YOUR INSTRUCTIONS :: Here are the records. Write out exactly the lines between the one holding "camera: 40 degrees left, 10 degrees down" and the one holding "(957, 481) = (809, 343): none", inclusive.
-- DATA PROVIDED follows --
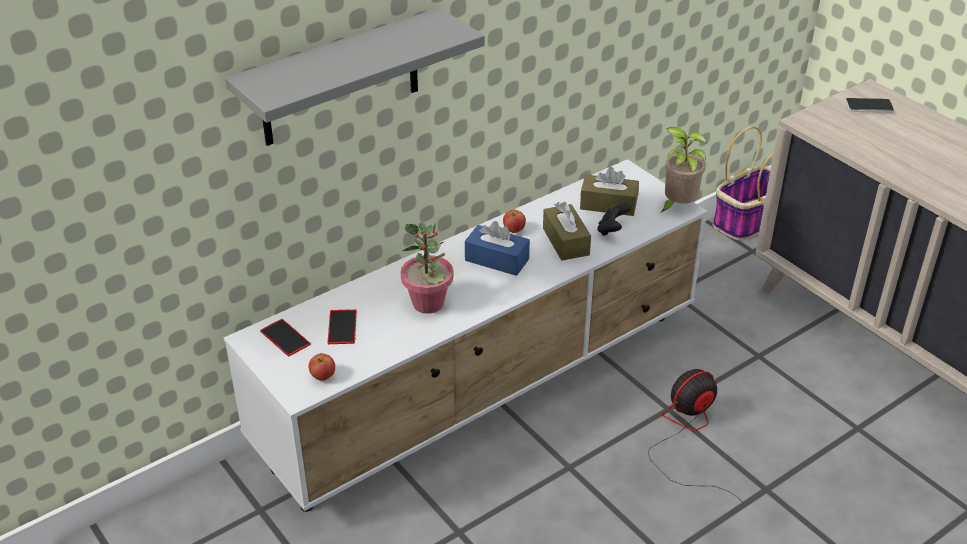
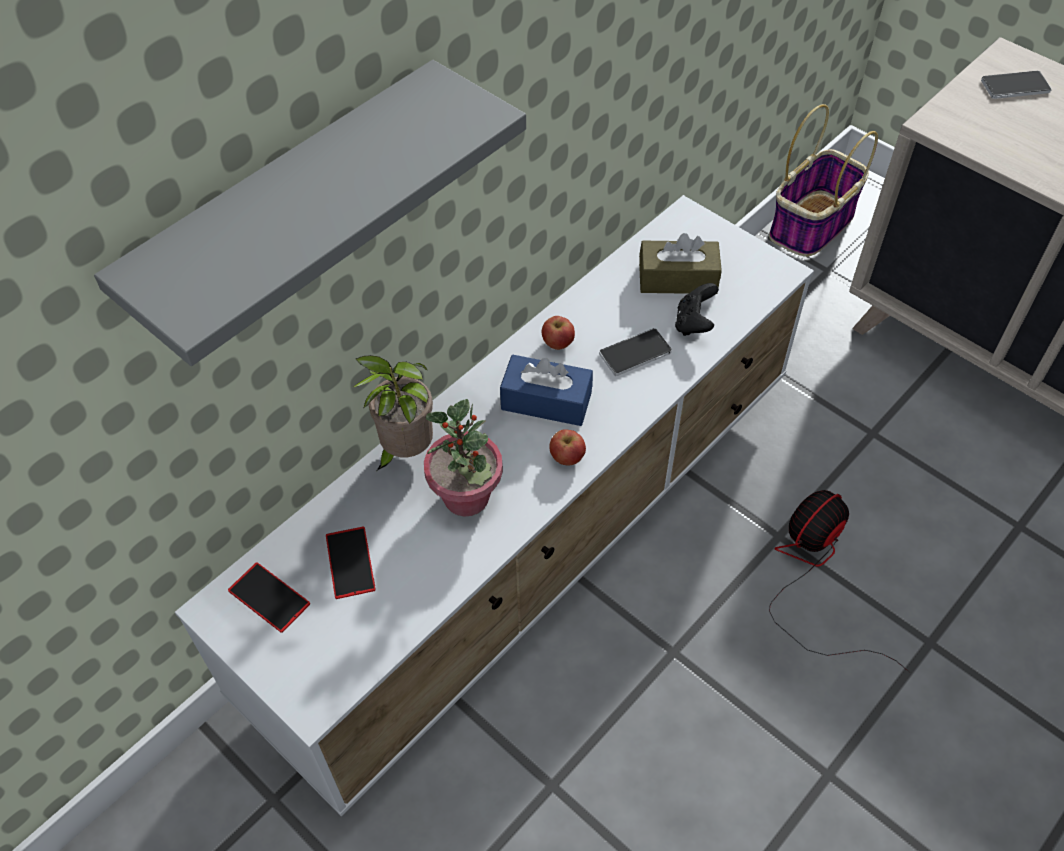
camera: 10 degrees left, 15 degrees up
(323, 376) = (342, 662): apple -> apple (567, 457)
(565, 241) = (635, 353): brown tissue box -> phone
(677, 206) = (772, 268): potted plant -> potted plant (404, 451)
-- DATA PROVIDED concluded --
-- DATA PROVIDED follows --
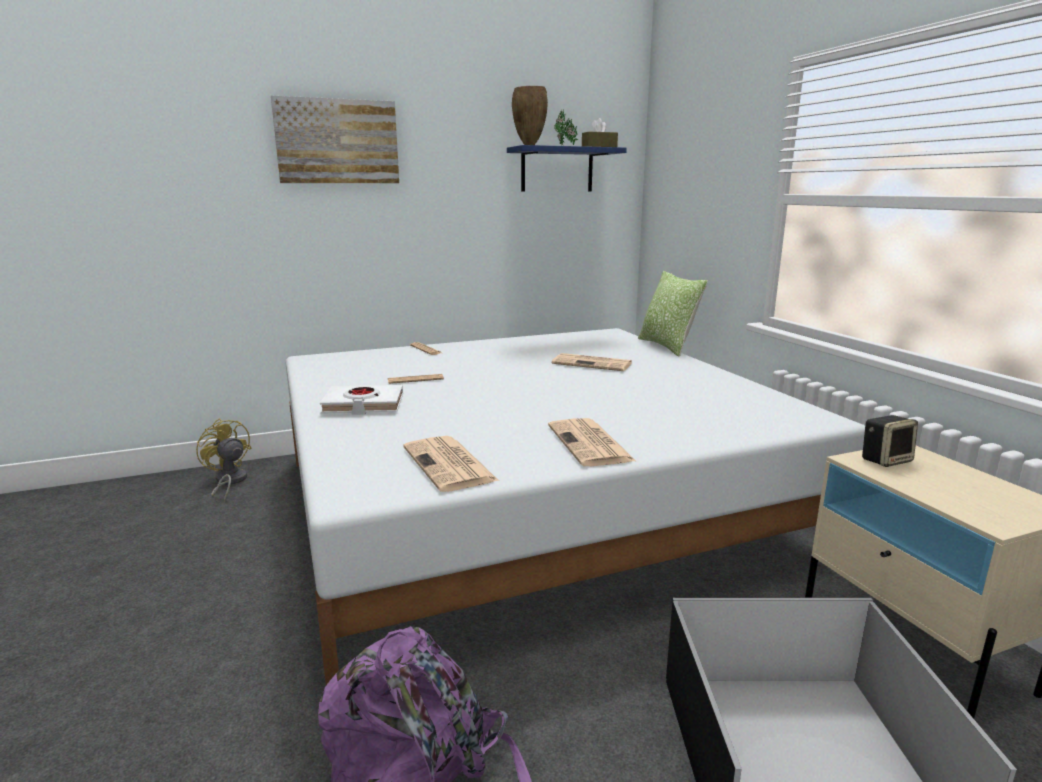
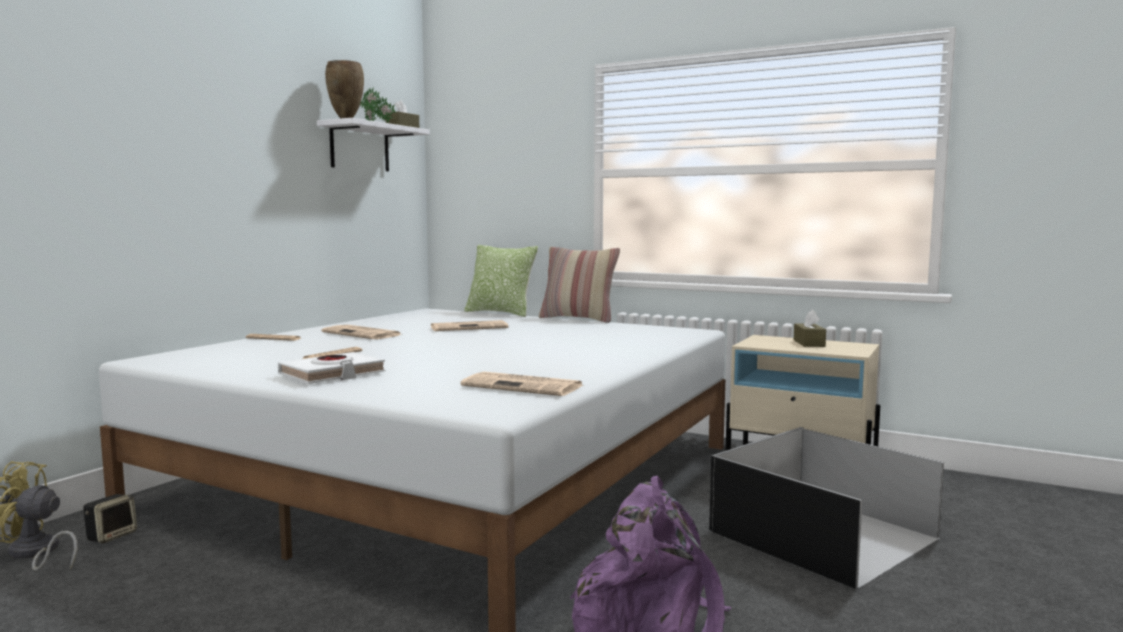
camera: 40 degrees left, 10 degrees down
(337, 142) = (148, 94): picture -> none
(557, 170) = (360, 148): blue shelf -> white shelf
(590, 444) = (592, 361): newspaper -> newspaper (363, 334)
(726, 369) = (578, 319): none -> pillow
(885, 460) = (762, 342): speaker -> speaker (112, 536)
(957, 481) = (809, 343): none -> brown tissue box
-- DATA PROVIDED concluded --
EXERCISE RESULT ::
camera: 40 degrees left, 10 degrees down
(337, 142) = (148, 94): picture -> none
(557, 170) = (360, 148): blue shelf -> white shelf
(590, 444) = (592, 361): newspaper -> newspaper (363, 334)
(726, 369) = (578, 319): none -> pillow
(885, 460) = (762, 342): speaker -> speaker (112, 536)
(957, 481) = (809, 343): none -> brown tissue box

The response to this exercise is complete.